#### Written instruction:
Update the lines in the records below, replacing each "scientific name" with "binomial name" and leaving everything else unchanged.

#### Extracted information:
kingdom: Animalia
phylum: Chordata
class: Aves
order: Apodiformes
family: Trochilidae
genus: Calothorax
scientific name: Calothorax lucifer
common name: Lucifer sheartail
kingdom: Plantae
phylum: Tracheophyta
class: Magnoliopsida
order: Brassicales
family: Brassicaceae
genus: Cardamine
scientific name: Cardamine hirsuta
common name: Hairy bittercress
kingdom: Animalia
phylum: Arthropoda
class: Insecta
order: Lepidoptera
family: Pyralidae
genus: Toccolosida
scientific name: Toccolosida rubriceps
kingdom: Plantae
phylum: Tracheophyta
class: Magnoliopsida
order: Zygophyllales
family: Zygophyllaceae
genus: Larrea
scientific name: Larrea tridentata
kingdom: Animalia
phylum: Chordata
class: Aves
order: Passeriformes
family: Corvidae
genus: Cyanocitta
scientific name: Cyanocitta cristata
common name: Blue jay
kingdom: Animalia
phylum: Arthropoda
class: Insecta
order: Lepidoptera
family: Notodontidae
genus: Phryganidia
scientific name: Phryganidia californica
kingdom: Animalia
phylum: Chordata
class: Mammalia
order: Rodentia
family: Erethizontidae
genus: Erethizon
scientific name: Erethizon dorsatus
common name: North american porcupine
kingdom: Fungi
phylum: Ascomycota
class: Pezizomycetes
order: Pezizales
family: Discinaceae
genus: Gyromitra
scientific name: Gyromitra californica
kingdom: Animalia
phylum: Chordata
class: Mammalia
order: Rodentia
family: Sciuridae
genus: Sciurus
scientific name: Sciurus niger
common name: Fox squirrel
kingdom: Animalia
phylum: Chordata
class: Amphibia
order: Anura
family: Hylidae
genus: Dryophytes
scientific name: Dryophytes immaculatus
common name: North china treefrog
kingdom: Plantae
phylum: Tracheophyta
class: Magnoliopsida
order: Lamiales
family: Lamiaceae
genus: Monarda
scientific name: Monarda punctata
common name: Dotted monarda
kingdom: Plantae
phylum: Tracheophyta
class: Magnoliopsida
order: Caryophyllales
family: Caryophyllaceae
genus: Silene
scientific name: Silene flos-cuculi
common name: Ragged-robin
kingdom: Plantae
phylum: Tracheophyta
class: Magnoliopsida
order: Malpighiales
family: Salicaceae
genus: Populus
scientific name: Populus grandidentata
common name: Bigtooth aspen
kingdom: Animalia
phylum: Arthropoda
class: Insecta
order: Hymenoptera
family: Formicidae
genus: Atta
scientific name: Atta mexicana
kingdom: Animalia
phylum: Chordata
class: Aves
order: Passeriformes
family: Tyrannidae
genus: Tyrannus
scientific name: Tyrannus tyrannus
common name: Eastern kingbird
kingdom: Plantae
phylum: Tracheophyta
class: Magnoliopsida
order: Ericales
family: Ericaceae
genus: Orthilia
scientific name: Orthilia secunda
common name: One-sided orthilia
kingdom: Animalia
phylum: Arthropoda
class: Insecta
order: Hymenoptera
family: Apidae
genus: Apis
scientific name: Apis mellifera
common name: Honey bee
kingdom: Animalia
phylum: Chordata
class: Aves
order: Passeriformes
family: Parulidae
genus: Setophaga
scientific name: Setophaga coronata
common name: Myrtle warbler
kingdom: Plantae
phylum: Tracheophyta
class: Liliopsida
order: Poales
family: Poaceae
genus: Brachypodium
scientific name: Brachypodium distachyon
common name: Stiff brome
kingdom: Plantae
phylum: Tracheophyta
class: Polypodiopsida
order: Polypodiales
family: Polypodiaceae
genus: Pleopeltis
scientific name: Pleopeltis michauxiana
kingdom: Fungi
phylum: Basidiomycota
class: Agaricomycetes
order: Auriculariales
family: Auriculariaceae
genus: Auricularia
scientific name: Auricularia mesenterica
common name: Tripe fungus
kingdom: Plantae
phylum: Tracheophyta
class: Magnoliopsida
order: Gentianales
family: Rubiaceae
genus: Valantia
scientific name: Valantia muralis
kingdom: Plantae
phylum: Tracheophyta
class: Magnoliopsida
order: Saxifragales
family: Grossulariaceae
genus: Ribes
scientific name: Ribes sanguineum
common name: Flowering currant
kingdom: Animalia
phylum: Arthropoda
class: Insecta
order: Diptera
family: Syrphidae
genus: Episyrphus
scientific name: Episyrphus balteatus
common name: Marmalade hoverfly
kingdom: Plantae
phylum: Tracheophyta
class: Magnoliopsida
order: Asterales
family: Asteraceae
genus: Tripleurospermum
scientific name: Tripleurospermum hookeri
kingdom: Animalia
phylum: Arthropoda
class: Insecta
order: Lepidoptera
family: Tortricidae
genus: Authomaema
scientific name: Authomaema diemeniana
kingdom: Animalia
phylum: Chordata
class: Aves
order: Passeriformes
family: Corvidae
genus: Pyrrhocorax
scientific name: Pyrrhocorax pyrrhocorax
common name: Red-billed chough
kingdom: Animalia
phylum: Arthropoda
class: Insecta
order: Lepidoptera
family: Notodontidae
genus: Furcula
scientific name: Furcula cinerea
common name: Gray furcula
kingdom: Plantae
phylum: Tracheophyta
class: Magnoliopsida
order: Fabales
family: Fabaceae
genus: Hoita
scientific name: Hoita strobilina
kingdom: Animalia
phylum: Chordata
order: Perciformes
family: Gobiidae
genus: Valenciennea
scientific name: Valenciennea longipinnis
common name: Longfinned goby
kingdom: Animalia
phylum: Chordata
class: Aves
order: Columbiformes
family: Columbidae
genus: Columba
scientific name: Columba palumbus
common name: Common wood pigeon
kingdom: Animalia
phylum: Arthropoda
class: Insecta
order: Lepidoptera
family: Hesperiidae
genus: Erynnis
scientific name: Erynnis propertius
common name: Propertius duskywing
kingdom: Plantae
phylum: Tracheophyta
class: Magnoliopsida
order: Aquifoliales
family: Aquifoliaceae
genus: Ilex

#### Task solution:
kingdom: Animalia
phylum: Chordata
class: Aves
order: Apodiformes
family: Trochilidae
genus: Calothorax
binomial name: Calothorax lucifer
common name: Lucifer sheartail
kingdom: Plantae
phylum: Tracheophyta
class: Magnoliopsida
order: Brassicales
family: Brassicaceae
genus: Cardamine
binomial name: Cardamine hirsuta
common name: Hairy bittercress
kingdom: Animalia
phylum: Arthropoda
class: Insecta
order: Lepidoptera
family: Pyralidae
genus: Toccolosida
binomial name: Toccolosida rubriceps
kingdom: Plantae
phylum: Tracheophyta
class: Magnoliopsida
order: Zygophyllales
family: Zygophyllaceae
genus: Larrea
binomial name: Larrea tridentata
kingdom: Animalia
phylum: Chordata
class: Aves
order: Passeriformes
family: Corvidae
genus: Cyanocitta
binomial name: Cyanocitta cristata
common name: Blue jay
kingdom: Animalia
phylum: Arthropoda
class: Insecta
order: Lepidoptera
family: Notodontidae
genus: Phryganidia
binomial name: Phryganidia californica
kingdom: Animalia
phylum: Chordata
class: Mammalia
order: Rodentia
family: Erethizontidae
genus: Erethizon
binomial name: Erethizon dorsatus
common name: North american porcupine
kingdom: Fungi
phylum: Ascomycota
class: Pezizomycetes
order: Pezizales
family: Discinaceae
genus: Gyromitra
binomial name: Gyromitra californica
kingdom: Animalia
phylum: Chordata
class: Mammalia
order: Rodentia
family: Sciuridae
genus: Sciurus
binomial name: Sciurus niger
common name: Fox squirrel
kingdom: Animalia
phylum: Chordata
class: Amphibia
order: Anura
family: Hylidae
genus: Dryophytes
binomial name: Dryophytes immaculatus
common name: North china treefrog
kingdom: Plantae
phylum: Tracheophyta
class: Magnoliopsida
order: Lamiales
family: Lamiaceae
genus: Monarda
binomial name: Monarda punctata
common name: Dotted monarda
kingdom: Plantae
phylum: Tracheophyta
class: Magnoliopsida
order: Caryophyllales
family: Caryophyllaceae
genus: Silene
binomial name: Silene flos-cuculi
common name: Ragged-robin
kingdom: Plantae
phylum: Tracheophyta
class: Magnoliopsida
order: Malpighiales
family: Salicaceae
genus: Populus
binomial name: Populus grandidentata
common name: Bigtooth aspen
kingdom: Animalia
phylum: Arthropoda
class: Insecta
order: Hymenoptera
family: Formicidae
genus: Atta
binomial name: Atta mexicana
kingdom: Animalia
phylum: Chordata
class: Aves
order: Passeriformes
family: Tyrannidae
genus: Tyrannus
binomial name: Tyrannus tyrannus
common name: Eastern kingbird
kingdom: Plantae
phylum: Tracheophyta
class: Magnoliopsida
order: Ericales
family: Ericaceae
genus: Orthilia
binomial name: Orthilia secunda
common name: One-sided orthilia
kingdom: Animalia
phylum: Arthropoda
class: Insecta
order: Hymenoptera
family: Apidae
genus: Apis
binomial name: Apis mellifera
common name: Honey bee
kingdom: Animalia
phylum: Chordata
class: Aves
order: Passeriformes
family: Parulidae
genus: Setophaga
binomial name: Setophaga coronata
common name: Myrtle warbler
kingdom: Plantae
phylum: Tracheophyta
class: Liliopsida
order: Poales
family: Poaceae
genus: Brachypodium
binomial name: Brachypodium distachyon
common name: Stiff brome
kingdom: Plantae
phylum: Tracheophyta
class: Polypodiopsida
order: Polypodiales
family: Polypodiaceae
genus: Pleopeltis
binomial name: Pleopeltis michauxiana
kingdom: Fungi
phylum: Basidiomycota
class: Agaricomycetes
order: Auriculariales
family: Auriculariaceae
genus: Auricularia
binomial name: Auricularia mesenterica
common name: Tripe fungus
kingdom: Plantae
phylum: Tracheophyta
class: Magnoliopsida
order: Gentianales
family: Rubiaceae
genus: Valantia
binomial name: Valantia muralis
kingdom: Plantae
phylum: Tracheophyta
class: Magnoliopsida
order: Saxifragales
family: Grossulariaceae
genus: Ribes
binomial name: Ribes sanguineum
common name: Flowering currant
kingdom: Animalia
phylum: Arthropoda
class: Insecta
order: Diptera
family: Syrphidae
genus: Episyrphus
binomial name: Episyrphus balteatus
common name: Marmalade hoverfly
kingdom: Plantae
phylum: Tracheophyta
class: Magnoliopsida
order: Asterales
family: Asteraceae
genus: Tripleurospermum
binomial name: Tripleurospermum hookeri
kingdom: Animalia
phylum: Arthropoda
class: Insecta
order: Lepidoptera
family: Tortricidae
genus: Authomaema
binomial name: Authomaema diemeniana
kingdom: Animalia
phylum: Chordata
class: Aves
order: Passeriformes
family: Corvidae
genus: Pyrrhocorax
binomial name: Pyrrhocorax pyrrhocorax
common name: Red-billed chough
kingdom: Animalia
phylum: Arthropoda
class: Insecta
order: Lepidoptera
family: Notodontidae
genus: Furcula
binomial name: Furcula cinerea
common name: Gray furcula
kingdom: Plantae
phylum: Tracheophyta
class: Magnoliopsida
order: Fabales
family: Fabaceae
genus: Hoita
binomial name: Hoita strobilina
kingdom: Animalia
phylum: Chordata
order: Perciformes
family: Gobiidae
genus: Valenciennea
binomial name: Valenciennea longipinnis
common name: Longfinned goby
kingdom: Animalia
phylum: Chordata
class: Aves
order: Columbiformes
family: Columbidae
genus: Columba
binomial name: Columba palumbus
common name: Common wood pigeon
kingdom: Animalia
phylum: Arthropoda
class: Insecta
order: Lepidoptera
family: Hesperiidae
genus: Erynnis
binomial name: Erynnis propertius
common name: Propertius duskywing
kingdom: Plantae
phylum: Tracheophyta
class: Magnoliopsida
order: Aquifoliales
family: Aquifoliaceae
genus: Ilex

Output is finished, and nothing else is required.